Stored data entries
[Start of Attachment]

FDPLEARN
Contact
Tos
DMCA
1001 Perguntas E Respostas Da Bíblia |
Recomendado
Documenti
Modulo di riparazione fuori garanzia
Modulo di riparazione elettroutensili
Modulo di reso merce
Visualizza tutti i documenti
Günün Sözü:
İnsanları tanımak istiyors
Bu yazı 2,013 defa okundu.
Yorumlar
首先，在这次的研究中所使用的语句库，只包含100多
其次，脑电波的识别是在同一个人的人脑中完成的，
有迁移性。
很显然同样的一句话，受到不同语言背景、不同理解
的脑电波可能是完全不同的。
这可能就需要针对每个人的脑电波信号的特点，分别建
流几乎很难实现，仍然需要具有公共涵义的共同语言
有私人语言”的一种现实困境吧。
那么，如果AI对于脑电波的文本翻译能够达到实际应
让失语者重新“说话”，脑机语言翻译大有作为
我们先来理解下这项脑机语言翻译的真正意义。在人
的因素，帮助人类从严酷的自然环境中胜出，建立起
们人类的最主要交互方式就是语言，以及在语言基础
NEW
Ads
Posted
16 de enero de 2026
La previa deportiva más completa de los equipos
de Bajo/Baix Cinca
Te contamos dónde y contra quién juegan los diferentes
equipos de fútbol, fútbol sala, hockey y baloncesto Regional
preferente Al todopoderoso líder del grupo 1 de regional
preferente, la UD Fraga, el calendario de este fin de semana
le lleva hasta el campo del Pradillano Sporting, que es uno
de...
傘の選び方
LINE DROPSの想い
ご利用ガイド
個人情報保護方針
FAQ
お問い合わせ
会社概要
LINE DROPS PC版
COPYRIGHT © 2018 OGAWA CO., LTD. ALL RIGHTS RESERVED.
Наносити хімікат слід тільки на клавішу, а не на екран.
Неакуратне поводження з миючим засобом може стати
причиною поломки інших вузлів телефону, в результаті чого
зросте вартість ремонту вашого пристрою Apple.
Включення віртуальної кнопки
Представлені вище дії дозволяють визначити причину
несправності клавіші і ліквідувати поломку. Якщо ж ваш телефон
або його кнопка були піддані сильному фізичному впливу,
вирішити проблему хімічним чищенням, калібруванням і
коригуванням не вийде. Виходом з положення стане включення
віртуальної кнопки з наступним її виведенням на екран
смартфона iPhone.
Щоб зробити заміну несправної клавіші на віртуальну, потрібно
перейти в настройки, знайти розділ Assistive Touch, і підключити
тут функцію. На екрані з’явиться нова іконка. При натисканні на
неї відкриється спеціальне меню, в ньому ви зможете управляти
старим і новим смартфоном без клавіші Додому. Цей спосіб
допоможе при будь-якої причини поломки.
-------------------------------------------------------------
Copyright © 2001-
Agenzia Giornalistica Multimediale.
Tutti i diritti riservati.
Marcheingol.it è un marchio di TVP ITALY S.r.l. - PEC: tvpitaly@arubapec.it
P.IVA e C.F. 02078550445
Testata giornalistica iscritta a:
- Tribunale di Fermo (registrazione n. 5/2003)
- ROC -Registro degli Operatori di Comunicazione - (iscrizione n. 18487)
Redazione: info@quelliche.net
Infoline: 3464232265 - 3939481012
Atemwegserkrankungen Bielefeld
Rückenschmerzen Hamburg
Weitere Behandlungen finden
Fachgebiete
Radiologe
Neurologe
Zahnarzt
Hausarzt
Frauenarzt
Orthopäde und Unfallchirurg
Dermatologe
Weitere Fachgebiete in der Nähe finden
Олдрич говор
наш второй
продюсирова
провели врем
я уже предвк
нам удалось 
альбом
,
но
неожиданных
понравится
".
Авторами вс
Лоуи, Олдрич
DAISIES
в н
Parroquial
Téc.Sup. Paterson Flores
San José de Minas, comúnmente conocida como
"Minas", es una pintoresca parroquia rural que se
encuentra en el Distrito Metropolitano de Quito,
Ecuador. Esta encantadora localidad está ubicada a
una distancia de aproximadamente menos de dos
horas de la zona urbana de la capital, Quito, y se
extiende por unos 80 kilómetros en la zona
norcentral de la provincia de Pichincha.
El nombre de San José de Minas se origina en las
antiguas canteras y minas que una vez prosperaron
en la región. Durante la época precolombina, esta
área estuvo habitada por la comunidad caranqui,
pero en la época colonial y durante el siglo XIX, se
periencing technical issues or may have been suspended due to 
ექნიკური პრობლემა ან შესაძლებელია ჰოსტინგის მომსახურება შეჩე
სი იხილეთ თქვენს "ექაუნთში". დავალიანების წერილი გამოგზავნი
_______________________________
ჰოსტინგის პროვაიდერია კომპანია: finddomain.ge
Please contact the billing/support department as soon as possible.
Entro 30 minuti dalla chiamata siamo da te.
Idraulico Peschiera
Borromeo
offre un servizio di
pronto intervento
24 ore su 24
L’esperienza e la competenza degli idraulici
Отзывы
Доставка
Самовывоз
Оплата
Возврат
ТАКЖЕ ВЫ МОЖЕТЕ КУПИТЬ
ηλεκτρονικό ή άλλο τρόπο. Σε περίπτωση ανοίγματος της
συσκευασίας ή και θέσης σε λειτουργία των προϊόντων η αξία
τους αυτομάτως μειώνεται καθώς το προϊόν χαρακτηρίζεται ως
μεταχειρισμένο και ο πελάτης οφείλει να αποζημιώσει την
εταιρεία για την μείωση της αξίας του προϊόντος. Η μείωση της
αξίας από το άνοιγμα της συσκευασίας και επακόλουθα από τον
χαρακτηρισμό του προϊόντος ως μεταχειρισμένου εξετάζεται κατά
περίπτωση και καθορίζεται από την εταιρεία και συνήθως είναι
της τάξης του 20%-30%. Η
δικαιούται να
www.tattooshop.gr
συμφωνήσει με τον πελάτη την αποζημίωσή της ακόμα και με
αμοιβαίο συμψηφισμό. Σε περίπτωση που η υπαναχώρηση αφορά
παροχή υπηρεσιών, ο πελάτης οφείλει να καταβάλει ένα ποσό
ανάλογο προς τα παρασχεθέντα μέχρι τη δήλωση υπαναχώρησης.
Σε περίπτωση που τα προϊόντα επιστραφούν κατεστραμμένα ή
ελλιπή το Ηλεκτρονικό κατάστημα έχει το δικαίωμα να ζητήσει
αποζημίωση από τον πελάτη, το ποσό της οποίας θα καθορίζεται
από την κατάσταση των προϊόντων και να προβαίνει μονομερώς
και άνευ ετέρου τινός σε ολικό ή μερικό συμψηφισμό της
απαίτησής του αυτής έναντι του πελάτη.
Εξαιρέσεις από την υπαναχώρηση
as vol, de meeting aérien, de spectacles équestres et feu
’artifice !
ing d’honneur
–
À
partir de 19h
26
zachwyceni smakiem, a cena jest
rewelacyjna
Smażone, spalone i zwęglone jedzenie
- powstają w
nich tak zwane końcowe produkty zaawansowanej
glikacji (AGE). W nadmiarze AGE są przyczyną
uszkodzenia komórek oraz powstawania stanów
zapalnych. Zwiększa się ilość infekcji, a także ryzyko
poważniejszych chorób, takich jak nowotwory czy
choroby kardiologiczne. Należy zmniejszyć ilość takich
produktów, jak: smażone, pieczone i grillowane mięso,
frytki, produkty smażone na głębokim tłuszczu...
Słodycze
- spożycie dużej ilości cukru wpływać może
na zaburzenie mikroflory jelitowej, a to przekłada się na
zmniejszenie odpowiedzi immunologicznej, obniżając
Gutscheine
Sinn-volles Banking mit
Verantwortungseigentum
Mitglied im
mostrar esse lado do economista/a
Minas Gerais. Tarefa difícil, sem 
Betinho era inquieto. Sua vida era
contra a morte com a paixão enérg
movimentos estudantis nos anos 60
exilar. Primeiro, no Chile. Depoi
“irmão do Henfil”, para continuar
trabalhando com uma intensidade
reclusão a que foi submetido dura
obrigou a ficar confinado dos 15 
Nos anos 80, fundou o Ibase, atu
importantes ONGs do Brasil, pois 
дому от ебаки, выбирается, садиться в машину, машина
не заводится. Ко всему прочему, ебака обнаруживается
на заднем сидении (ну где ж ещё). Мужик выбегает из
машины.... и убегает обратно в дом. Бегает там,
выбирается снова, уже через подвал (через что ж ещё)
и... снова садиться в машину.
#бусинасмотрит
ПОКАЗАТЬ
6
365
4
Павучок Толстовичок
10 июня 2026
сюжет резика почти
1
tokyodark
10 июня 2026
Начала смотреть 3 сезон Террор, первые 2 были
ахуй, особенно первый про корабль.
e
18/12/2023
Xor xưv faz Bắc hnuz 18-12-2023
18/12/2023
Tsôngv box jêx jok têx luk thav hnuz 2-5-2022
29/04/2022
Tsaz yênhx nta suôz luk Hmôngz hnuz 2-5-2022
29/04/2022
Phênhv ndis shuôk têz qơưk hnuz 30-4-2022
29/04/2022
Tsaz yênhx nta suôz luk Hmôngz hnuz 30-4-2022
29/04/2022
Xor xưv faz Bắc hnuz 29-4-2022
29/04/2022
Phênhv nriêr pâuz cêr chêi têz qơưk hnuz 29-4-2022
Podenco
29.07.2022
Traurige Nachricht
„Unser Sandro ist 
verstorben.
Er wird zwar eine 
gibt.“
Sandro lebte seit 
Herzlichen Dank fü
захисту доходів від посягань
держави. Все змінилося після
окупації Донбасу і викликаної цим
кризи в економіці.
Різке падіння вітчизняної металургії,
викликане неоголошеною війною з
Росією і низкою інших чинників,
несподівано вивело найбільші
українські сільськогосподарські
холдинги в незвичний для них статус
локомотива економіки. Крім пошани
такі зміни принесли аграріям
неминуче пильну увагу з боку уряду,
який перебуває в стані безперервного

[End of Attachment]

▸ **EXERCISE PROMPT**
Lines with "συσκευασίας": return each one from the data above.

▸ **SOLUTION BELOW**
συσκευασίας ή και θέσης σε λειτουργία των προϊόντων η αξία
αξίας από το άνοιγμα της συσκευασίας και επακόλουθα από τον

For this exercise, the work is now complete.